That momentum is mirrored in the drivers’ growing cultural power. Among the sport’s most recognisable figures, Charles Leclerc has served as a global ambassador for Scotch whisky brand Chivas Regal since 2023, a partnership that epitomises how lifestyle brands are using the grid to reach new audiences. “Now, F1 speaks to a much broader audience compared to when I first started,” Leclerc says. “There are many more people interested in it — people from different backgrounds and with different passions.”

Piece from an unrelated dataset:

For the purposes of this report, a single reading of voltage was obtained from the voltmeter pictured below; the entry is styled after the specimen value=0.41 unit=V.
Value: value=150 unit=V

That cross-pollination extends well beyond sponsorships. Just days after the Singapore race, YouTube creator Amelia Dimoldenberg announced Passenger Princess, a four-part series featuring F1 drivers George Russell, Oscar Piastri, Ollie Bearman, Carlos Sainz and more, as she attempts to earn her driving licence. Known for interviewing actors at the Oscars and musicians at the Brits, Dimoldenberg’s pivot to the paddock shows how seamlessly F1 drivers have evolved into mainstream lifestyle figures.
What Leclerc describes — and what brands like Chivas, Charlotte Tilbury and Tommy Hilfiger have capitalised on — reflects F1’s broader transformation into a global ecosystem where fashion, luxury and entertainment converge. But as F1’s world expands, does it risk reaching saturation? And how can brands without a historical presence in motorsport tap into this momentum in a way that feels authentic?

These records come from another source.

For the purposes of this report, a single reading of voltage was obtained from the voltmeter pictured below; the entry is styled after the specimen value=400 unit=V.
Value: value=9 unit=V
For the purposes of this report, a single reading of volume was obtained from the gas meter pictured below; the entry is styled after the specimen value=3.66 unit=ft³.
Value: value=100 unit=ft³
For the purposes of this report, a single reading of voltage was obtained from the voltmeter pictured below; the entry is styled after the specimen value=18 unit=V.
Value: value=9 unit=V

Storytelling as a strategy
What once made F1 exclusive, now makes it magnetic. “F1’s cultural world has historically been quite impenetrable,” says Omone Ugbome, strategist at sports consultancy Pacer. “But since Drive to Survive, most people now learn team narratives and rivalries before they understand racing technicalities. The lore is almost always the entry point, which is why F1 works as a cultural platform.”
That narrative-first access has radically changed who follows the sport. “The audience is growing fast, pulling in young women, Gen Z, people who weren’t typically F1 fans,” Ugbome adds. “With a relatively open cultural footprint, brands have the unique opportunity to shape the sport’s narrative rather than buy into one that’s always existed.”